# Cocreate instance failed



## chopper9 (Nov 21, 2004)

OS: Win 98 SE
Sorry, don't know if this should be posted on This forum or Networking?
Made a tragic error. Bought a WPC54g version 1 wireless adapter for notebook. It was installed and working. When I realized the drivers were dated July 2002, and was not even the current model on website, I returned for the newer version. I uninstalled thru Add/remove programs. Then I went through installation of WPC54g version 2 card. All seemed to install perfectly. But when it boots to desktop, I get the error message:

ODHOST
Co create instance failed
status is 0x80040154

clicking OK, brings up the 2nd. error message:
Microsoft Visual Runtime Library
Runtime Error
Program...Ram Files\Linksys\Wireless-G Notebook Adapter\
ODHOST.exe

I have been on numerous times with Linksys support and I am tired of uninstalling and reinstalling with same error.
Linksys support has not answered my e-mail.

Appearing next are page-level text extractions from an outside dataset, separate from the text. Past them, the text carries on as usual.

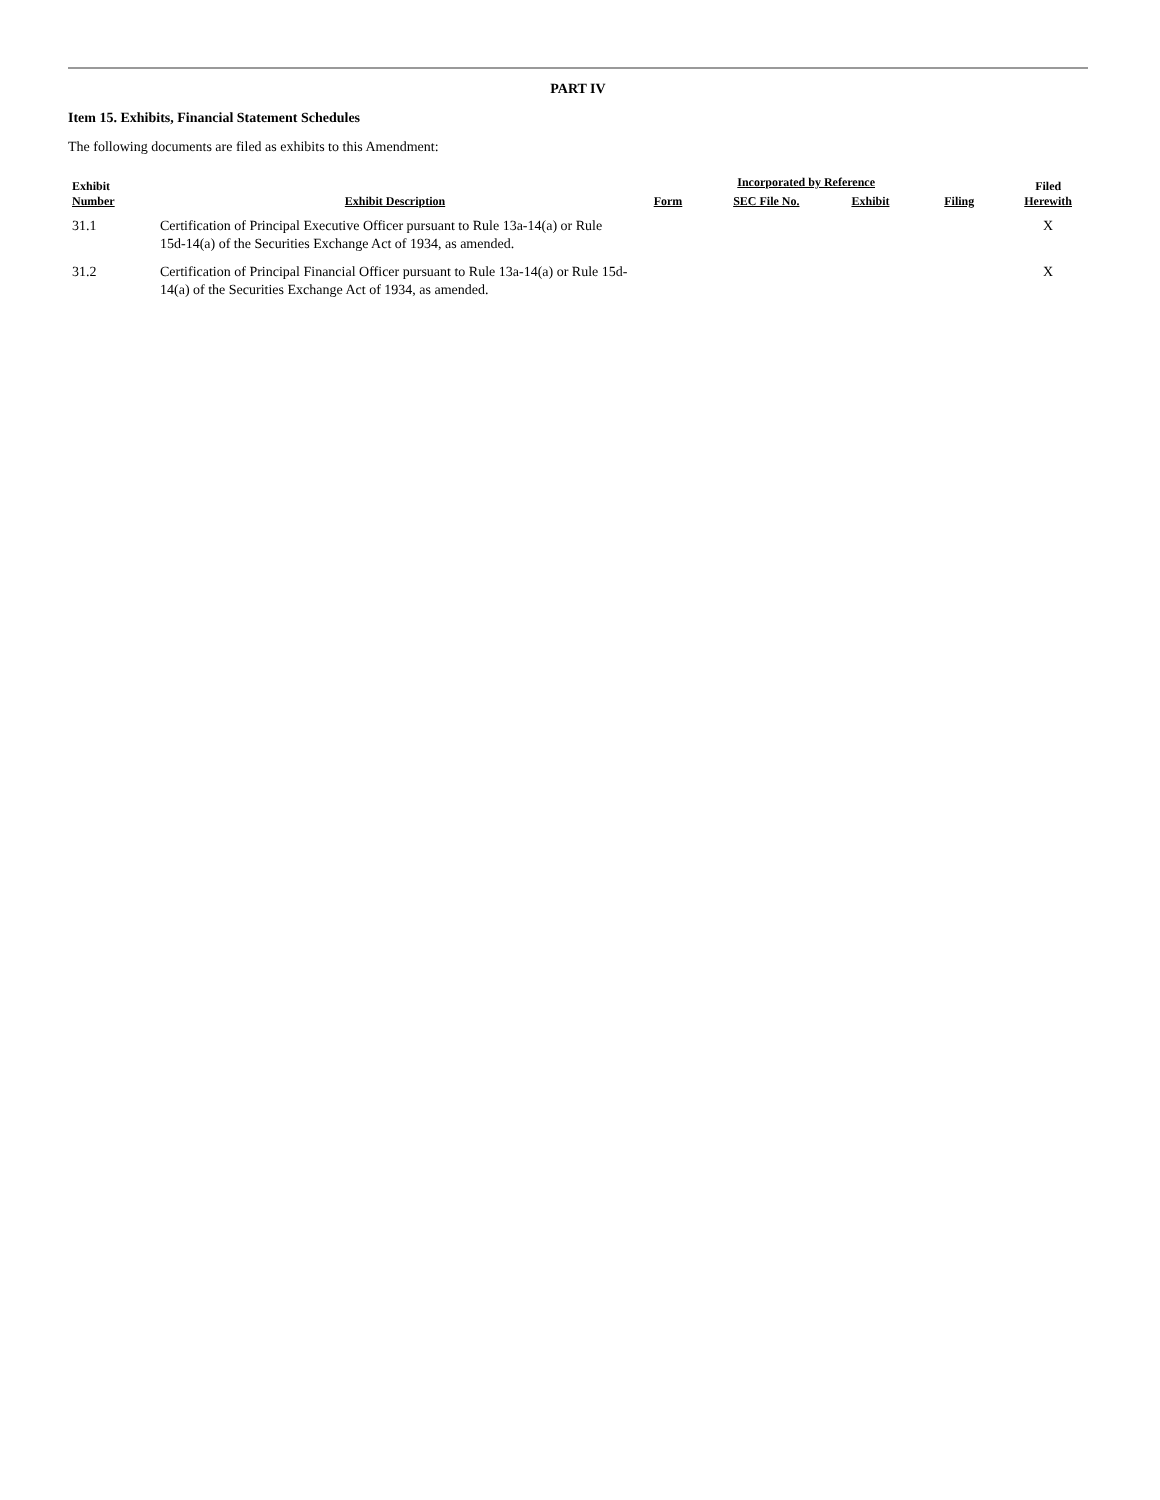PART IV
Item 15. Exhibits, Financial Statement Schedules
The following documents are filed as exhibits to this Amendment:
| Exhibit Number | Exhibit Description | Form | Incorporated by Reference | | Filing | Filed Herewith |
| --- | --- | --- | --- | --- | --- | --- |
| | | | SEC File No. | Exhibit | | |
| 31.1 | Certification of Principal Executive Officer pursuant to Rule 13a-14(a) or Rule 15d-14(a) of the Securities Exchange Act of 1934, as amended. | | | | | X |
| 31.2 | Certification of Principal Financial Officer pursuant to Rule 13a-14(a) or Rule 15d-14(a) of the Securities Exchange Act of 1934, as amended. | | | | | X |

I am lost. I believe this is a registry edit thing? But I don't know how to do it. Has ANYBODY seen this before? Help please!!!! 

When I uninstall through Contol Panel Add/Remove programs, computer boots normally. Cannot get this thing installed and Linksys doesn't seem interested in solving the problem. Went to MS and tried a search in Support and could not find.

PS: I unplugged Linksys router and modem for about 5 minutes and no change.


----------



## Linkmaster (Aug 12, 2001)

Hi chopper9, Welcome to TSG !!
Right click on MyComputer, Properties, Device Manager.
Look for the Wireless adapter/adapters. Right click and remove/uninstall both of them. 
When told you are going to remove these from your system, select OK.
Reboot, windows may find the new hardware, reinstall the driver, just follow the prompts. Dont let windows search, select display a list, select Network adapter (or similar) and select have disk. Put in driver disk and find the driver by browsing.


----------



## Linkmaster (Aug 12, 2001)

Here is the latest driver :
http://www.linksys.com/download/driver.asp?dlid=134


----------



## chopper9 (Nov 21, 2004)

Thanks TW56
I had done all of that.
Finally, I received an e-mail from Linksys technical support as follows:

Make sure that the old utility or driver is already uninstalled.
>>Install the odyssey.exe file on the setup CD and then restart the computer.
>>Download the driver posted in our website (www.linksys.com/download).
>>Use Boingo WLAN Utility.

Actually the file was called odysseySDK.exe on the setup CD. With the old utility and drivers uninstalled, ran this odysseySDK.exe. Don't really know what that is? I don't know if it is an ODHOST mgr. or registry editor or exactly what it does. Rebooted computer, installed utility and drivers, and shut off computer. Inserted the wireless notebook adapter card, and started computer. It installed perfectly and no error messages.

I would never have gotten this without that little tidbit from Linksys technical support. Hopefully, this will help someone else.
Thanks to all.


----------